§ EXERCISE DESCRIPTION
Please produce an exact copy of only the lines from the one with "armchair: present [250,204,411,381]" through the last one of the material, without pictures.

§ SOURCE DATA
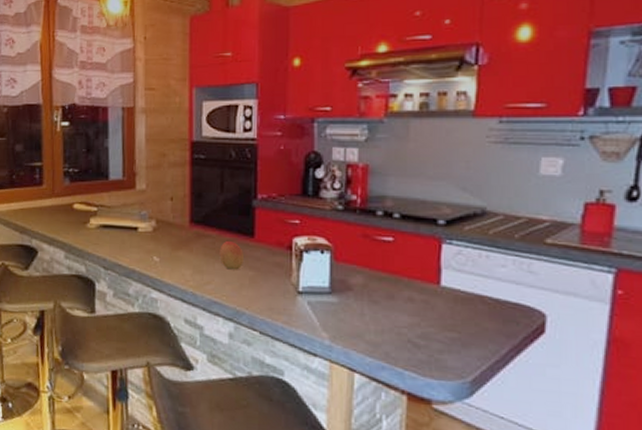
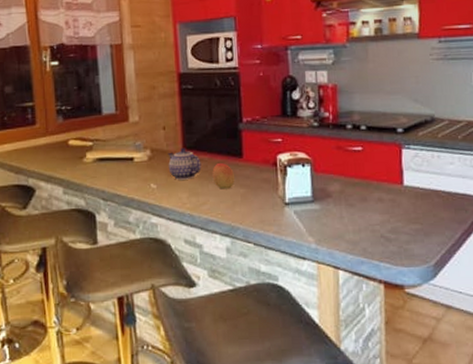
teapot: none [173,221,209,256] -> present [168,147,202,180]

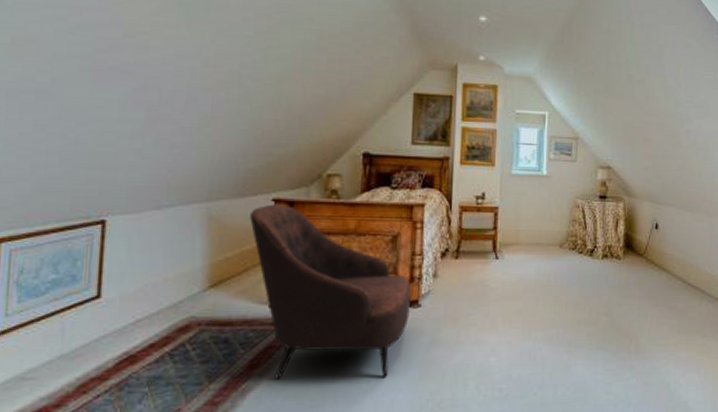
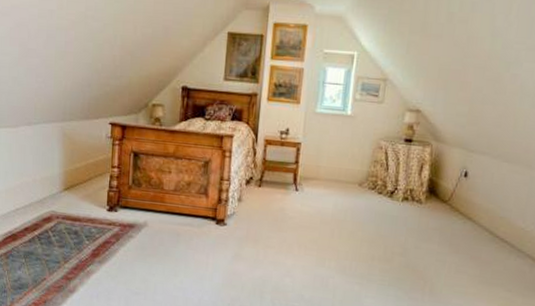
armchair: present [250,204,411,381] -> none [93,127,219,281]

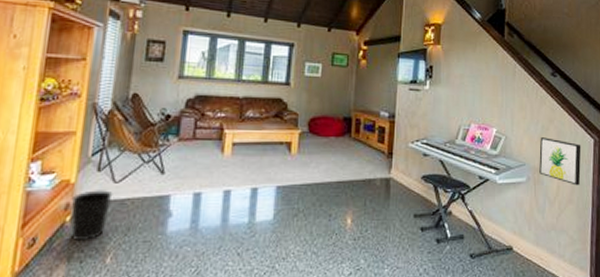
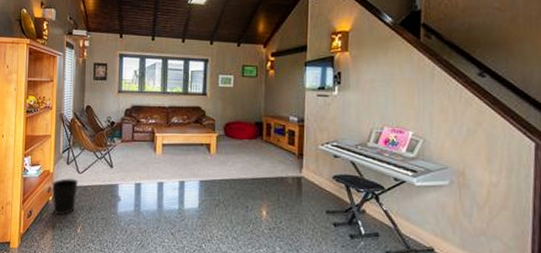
wall art: present [539,137,581,186] -> none [464,140,519,191]

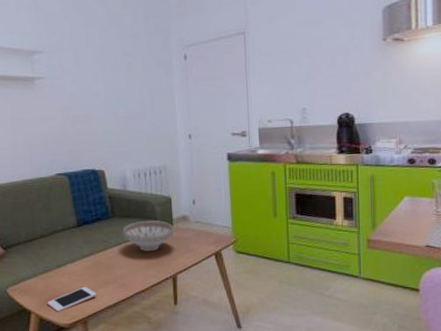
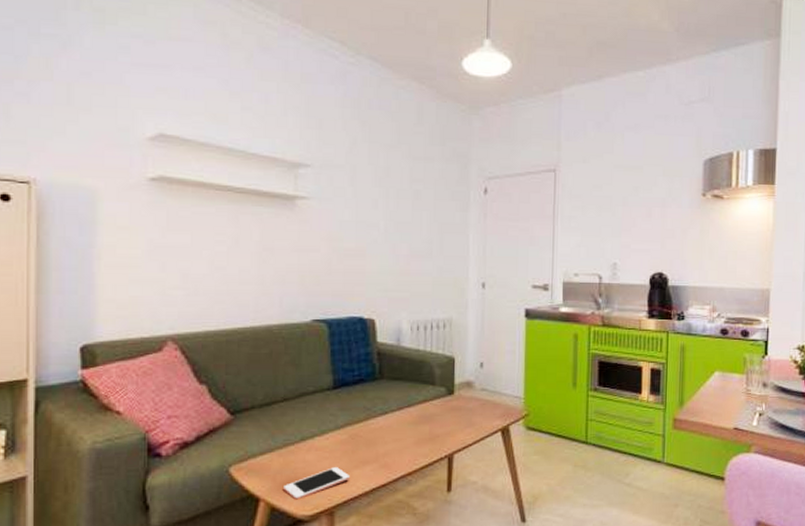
decorative bowl: present [123,220,174,252] -> none [391,386,455,425]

§ RESPONSE FOR THIS EXERCISE
armchair: present [250,204,411,381] -> none [93,127,219,281]

wall art: present [539,137,581,186] -> none [464,140,519,191]

decorative bowl: present [123,220,174,252] -> none [391,386,455,425]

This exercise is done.